=== ACTIONS TO TAKE ===
1) Print the stretch of the Flythe appeal opinion from "Lauren C. Campbell, Assistant" through "brief), for appellee.".
2) In the Flythe appeal opinion, which judge wrote the memorandum opinion?
3) Write the next part of the Flythe appeal opinion, starting after its final sentence.

=== SELECTED EXCERPT ===
◆ ◆ ◆

Commonwealth of Virginia v. Frank Innes Flythe, a/k/a Frank Innes Rooks

CourtCourt of Appeals of Virginia
DecidedSeptember 1, 2015
Docket0592154
StatusUnpublished

This text of Commonwealth of Virginia v. Frank Innes Flythe, a/k/a Frank Innes Rooks (Commonwealth of Virginia v. Frank Innes Flythe, a/k/a Frank Innes Rooks) is published on Counsel Stack Legal Research, covering Court of Appeals of Virginia primary law. Counsel Stack provides free access to over 12 million legal documents including statutes, case law, regulations, and constitutions.

Bluebook
Commonwealth of Virginia v. Frank Innes Flythe, a/k/a Frank Innes Rooks, (Va. Ct. App. 2015).

Opinion

COURT OF APPEALS OF VIRGINIA

Present: Judges Petty, Decker and Senior Judge Felton UNPUBLISHED

Argued by teleconference

COMMONWEALTH OF VIRGINIA MEMORANDUM OPINION* BY v. Record No. 0592-15-4 JUDGE WILLIAM G. PETTY SEPTEMBER 1, 2015 FRANK INNES FLYTHE, A/K/A FRANK INNES ROOKS

FROM THE CIRCUIT COURT OF FAIRFAX COUNTY Lorraine Nordlund, Judge

Lauren C. Campbell, Assistant Attorney General (Mark R. Herring, Attorney General, on briefs), for appellant.

Brad Lindsay, Assistant Public Defender (Fairfax County Public Defender’s Office, on brief), for appellee.

This case involves an appeal by the Commonwealth of Virginia, pursuant to Code

§ 19.2-398, of a trial court’s order dismissing the indictment against Frank Innes Flythe on

double jeopardy grounds. On appeal, the Commonwealth asserts that the court erred in

concluding that Flythe was acquitted due to insufficiency of the evidence and therefore cannot be

re-tried. The Commonwealth argues that the first trial was terminated due to a fatal variance in

the indictment, and thus double jeopardy does not apply. We disagree.

◆ ◆ ◆

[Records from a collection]
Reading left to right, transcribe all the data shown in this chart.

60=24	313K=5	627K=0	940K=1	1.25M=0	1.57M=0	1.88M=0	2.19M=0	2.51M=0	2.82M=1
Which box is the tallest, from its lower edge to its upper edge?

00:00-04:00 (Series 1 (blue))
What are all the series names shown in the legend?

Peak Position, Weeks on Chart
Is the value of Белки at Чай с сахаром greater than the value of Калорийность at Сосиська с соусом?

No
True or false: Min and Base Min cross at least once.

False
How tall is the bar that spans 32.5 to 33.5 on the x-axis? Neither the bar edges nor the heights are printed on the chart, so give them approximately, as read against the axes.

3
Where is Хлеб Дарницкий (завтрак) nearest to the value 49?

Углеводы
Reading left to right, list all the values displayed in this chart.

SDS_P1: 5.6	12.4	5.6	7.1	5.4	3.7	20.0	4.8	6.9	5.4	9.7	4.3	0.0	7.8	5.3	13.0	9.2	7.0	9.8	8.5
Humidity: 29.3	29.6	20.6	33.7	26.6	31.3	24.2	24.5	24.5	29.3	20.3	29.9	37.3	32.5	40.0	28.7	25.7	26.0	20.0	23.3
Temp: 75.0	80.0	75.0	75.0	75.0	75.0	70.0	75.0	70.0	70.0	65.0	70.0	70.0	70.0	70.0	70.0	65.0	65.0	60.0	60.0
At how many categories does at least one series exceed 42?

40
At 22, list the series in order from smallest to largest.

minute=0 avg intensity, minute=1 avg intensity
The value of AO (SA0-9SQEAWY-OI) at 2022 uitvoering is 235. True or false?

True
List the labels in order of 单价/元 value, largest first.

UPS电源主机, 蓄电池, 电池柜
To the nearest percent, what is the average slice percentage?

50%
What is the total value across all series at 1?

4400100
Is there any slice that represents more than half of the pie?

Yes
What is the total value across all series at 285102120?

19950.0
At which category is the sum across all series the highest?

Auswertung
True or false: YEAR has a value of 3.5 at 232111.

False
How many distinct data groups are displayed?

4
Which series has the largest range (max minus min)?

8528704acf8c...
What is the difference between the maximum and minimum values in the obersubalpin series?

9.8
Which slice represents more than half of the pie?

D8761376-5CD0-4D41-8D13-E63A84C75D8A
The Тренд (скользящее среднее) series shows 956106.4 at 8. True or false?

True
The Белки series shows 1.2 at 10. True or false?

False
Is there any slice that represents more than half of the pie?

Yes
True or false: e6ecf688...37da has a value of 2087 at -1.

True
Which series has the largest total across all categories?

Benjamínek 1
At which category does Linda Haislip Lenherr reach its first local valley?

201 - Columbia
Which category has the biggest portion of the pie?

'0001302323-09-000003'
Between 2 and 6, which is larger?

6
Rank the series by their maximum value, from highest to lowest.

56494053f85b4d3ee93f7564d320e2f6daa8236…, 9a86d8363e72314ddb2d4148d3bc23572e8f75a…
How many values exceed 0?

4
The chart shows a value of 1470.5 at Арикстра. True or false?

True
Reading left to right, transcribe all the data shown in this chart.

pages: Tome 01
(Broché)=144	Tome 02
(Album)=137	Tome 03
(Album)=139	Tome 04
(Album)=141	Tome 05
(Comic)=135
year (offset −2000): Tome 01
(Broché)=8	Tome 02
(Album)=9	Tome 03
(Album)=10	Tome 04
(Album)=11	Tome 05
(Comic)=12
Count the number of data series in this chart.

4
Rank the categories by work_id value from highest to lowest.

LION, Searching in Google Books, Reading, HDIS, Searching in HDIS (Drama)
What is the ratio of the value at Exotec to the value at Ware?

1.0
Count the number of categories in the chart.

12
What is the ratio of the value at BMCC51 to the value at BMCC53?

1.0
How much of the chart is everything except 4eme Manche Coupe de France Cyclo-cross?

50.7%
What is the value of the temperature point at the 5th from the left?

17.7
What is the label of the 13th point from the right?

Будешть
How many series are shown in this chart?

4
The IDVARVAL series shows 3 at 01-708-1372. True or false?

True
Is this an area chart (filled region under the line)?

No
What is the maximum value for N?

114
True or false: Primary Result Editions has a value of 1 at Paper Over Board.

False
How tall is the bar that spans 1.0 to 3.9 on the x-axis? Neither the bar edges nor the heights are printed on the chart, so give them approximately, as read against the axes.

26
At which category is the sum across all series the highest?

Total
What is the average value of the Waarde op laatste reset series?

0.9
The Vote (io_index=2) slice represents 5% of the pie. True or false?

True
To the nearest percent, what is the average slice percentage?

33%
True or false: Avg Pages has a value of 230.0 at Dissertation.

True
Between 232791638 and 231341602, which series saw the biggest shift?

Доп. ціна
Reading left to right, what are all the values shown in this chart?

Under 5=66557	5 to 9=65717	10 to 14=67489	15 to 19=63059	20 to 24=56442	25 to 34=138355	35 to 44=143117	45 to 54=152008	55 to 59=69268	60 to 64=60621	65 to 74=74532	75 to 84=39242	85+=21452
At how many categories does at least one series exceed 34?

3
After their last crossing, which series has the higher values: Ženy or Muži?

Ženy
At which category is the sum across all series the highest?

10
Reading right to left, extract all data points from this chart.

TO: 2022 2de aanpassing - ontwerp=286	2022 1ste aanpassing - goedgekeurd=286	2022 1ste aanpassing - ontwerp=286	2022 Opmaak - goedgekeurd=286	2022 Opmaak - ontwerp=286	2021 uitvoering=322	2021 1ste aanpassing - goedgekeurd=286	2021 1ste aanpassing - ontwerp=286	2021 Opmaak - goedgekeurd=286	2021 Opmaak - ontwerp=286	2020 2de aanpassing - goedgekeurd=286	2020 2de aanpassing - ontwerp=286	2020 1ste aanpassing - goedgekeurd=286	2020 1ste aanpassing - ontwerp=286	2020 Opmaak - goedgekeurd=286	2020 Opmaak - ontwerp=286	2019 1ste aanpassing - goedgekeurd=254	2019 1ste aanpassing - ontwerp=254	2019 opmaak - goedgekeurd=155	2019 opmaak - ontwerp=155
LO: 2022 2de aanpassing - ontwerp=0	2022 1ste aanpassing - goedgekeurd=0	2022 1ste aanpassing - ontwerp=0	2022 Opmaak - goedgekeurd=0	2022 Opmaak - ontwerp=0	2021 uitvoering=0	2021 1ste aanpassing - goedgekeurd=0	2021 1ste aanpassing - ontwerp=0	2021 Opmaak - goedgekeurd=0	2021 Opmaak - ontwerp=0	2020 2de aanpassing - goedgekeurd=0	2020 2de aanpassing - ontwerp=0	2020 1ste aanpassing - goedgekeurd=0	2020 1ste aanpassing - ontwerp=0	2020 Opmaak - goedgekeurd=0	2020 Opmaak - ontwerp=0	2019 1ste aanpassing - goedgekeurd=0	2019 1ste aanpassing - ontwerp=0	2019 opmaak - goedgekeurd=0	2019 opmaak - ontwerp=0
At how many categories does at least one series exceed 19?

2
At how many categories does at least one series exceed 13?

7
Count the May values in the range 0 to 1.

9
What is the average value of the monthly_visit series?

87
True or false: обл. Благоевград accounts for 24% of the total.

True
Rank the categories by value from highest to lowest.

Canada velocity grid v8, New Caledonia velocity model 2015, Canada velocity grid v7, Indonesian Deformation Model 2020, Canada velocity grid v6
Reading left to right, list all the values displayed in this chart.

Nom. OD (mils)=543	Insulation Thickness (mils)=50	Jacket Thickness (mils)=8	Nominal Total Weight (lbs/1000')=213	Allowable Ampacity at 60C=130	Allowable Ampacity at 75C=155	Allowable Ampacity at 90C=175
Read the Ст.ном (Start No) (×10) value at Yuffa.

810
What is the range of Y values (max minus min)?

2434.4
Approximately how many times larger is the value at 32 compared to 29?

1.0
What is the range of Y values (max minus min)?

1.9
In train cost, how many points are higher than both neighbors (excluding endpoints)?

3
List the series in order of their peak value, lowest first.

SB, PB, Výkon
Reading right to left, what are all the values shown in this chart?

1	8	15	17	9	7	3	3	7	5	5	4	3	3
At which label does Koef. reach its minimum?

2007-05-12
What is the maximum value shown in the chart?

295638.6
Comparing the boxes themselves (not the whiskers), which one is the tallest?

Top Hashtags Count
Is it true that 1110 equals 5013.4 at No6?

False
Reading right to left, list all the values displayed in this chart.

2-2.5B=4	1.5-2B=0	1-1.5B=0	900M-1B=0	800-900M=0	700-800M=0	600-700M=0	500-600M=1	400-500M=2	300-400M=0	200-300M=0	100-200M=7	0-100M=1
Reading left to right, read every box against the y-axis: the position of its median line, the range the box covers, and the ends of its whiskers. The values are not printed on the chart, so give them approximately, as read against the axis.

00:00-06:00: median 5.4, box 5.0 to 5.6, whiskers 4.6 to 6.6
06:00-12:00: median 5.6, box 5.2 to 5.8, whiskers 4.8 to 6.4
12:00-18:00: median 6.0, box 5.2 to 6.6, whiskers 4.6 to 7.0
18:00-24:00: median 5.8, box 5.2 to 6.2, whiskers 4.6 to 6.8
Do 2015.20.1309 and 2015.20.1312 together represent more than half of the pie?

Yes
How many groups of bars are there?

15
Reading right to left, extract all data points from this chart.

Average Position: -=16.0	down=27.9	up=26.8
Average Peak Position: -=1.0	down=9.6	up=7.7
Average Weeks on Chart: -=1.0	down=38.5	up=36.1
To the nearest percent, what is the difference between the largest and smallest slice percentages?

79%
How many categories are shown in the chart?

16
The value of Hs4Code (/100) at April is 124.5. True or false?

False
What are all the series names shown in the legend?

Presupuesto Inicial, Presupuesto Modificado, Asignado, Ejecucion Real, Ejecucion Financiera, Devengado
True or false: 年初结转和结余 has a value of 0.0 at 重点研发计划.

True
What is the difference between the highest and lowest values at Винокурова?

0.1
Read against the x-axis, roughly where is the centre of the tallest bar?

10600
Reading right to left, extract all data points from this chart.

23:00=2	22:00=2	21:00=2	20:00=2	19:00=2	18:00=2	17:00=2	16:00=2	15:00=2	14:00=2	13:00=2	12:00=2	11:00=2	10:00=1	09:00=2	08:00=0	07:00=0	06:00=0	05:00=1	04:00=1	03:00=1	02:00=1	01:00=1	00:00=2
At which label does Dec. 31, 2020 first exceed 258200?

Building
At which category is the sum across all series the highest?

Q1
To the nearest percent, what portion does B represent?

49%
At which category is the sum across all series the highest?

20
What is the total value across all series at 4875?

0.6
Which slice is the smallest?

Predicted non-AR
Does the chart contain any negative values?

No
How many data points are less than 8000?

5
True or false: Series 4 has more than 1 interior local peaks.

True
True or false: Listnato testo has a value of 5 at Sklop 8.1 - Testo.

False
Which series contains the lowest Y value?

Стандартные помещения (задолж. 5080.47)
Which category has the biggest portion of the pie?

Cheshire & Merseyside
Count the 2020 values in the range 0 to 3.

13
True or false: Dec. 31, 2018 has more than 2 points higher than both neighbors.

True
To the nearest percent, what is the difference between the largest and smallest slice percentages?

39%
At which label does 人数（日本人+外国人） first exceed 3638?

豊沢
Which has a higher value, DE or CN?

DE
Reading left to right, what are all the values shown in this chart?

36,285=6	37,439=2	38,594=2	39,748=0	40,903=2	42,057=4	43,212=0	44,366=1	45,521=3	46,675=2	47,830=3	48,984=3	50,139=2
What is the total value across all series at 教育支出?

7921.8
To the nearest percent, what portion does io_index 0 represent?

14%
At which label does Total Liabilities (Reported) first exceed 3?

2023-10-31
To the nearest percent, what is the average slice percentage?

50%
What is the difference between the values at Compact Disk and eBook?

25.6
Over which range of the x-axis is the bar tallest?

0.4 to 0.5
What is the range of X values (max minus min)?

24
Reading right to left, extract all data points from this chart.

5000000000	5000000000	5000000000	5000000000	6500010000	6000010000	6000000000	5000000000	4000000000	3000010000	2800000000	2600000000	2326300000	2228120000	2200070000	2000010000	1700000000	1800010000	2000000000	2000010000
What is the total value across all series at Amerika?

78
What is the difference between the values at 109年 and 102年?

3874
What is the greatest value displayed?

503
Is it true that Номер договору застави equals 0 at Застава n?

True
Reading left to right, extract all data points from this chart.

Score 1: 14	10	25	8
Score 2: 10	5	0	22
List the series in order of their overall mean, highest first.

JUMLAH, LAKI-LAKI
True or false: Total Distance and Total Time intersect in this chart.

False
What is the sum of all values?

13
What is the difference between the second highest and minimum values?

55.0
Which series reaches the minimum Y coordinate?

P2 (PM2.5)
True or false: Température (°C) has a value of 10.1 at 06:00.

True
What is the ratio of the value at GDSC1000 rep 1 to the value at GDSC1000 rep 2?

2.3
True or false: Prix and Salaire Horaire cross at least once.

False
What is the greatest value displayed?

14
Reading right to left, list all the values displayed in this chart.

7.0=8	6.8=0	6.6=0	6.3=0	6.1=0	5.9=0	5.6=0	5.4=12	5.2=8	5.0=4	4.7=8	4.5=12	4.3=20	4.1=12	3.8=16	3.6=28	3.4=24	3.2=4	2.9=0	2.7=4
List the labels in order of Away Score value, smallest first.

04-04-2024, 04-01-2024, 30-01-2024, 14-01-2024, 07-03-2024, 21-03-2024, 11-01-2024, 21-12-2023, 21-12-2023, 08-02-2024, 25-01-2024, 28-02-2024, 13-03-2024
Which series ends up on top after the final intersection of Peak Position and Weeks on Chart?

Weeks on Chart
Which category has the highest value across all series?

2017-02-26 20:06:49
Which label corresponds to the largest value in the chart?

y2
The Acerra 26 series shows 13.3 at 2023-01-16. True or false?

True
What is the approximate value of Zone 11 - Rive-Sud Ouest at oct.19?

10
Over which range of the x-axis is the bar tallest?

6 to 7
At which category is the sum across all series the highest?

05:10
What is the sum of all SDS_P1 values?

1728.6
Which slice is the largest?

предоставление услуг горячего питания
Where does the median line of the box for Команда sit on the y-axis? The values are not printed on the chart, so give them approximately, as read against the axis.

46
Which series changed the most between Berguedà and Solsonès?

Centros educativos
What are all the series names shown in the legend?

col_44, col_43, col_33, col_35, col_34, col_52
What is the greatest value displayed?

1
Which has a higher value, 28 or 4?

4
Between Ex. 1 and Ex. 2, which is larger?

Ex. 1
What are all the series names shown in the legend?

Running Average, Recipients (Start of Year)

◆ ◆ ◆

=== RESULTS BY TASK ===
1)
Lauren C. Campbell, Assistant Attorney General (Mark R. Herring, Attorney General, on briefs), for appellant.

Brad Lindsay, Assistant Public Defender (Fairfax County Public Defender’s Office, on brief), for appellee.

2) Judge William G. Petty

3)
I. BACKGROUND

In an appeal brought by the Commonwealth pursuant to Code § 19.2-398, we view the

historical facts that provide the context of our analysis in the light most favorable to the

* Pursuant to Code § 17.1-413, this opinion is not designated for publication. prevailing party below, Flythe, and we grant him all reasonable inferences fairly deducible from

that evidence. Commonwealth v. Grimstead, 12 Va. App. 1066, 1067, 407 S.E.2d 47, 48 (1991).

On June 16, 2014, Flythe was indicted for felony grand larceny of United States currency

from Sandra Amurrio on or about July 14, 2013. The trial was held before Judge Jan L. Brodie

on October 21, 2014 (“the trial”). The Commonwealth alleged that Flythe, a janitor at the Elks

Lodge, stole money that had been given as a gift to Maria Linares during her fifteenth birthday

party at the lodge on July 13, 2013. Maria Andrade, Linares’s cousin, testified that she was in

charge of writing down the names of gift givers, collecting all of the envelopes, and putting them

in a box. At the party, the guests handed their monetary gifts to Linares or Andrade, who put the

gifts into a box. Amurrio, Linares’s mother, testified that she never handled the money at the

party, but that she intended to deposit the money into an account and use it for Linares’s college

expenses. Andrade testified that at the end of the night she put the box of money under a table

and left it there. On July 14, 2013, Amurrio realized that no one had brought the box of money

home. Flythe was the janitor on duty at the Elks Lodge on the morning of July 14, 2013.

Amurrio returned to the lodge and found the box in a trash bag, however there was no money in

the box. Flythe was arrested twelve days later with $1400 cash in his possession.

At the close of the Commonwealth’s evidence, Flythe made a motion to strike. First,

Flythe argued that there was a fatal variance in the indictment because while the indictment

stated that he stole money from Sandra Amurrio, the Commonwealth’s evidence proved that the

money at issue belonged to Maria Linares. Flythe then made numerous arguments regarding the

sufficiency of the evidence. The judge denied the motion to strike on all grounds.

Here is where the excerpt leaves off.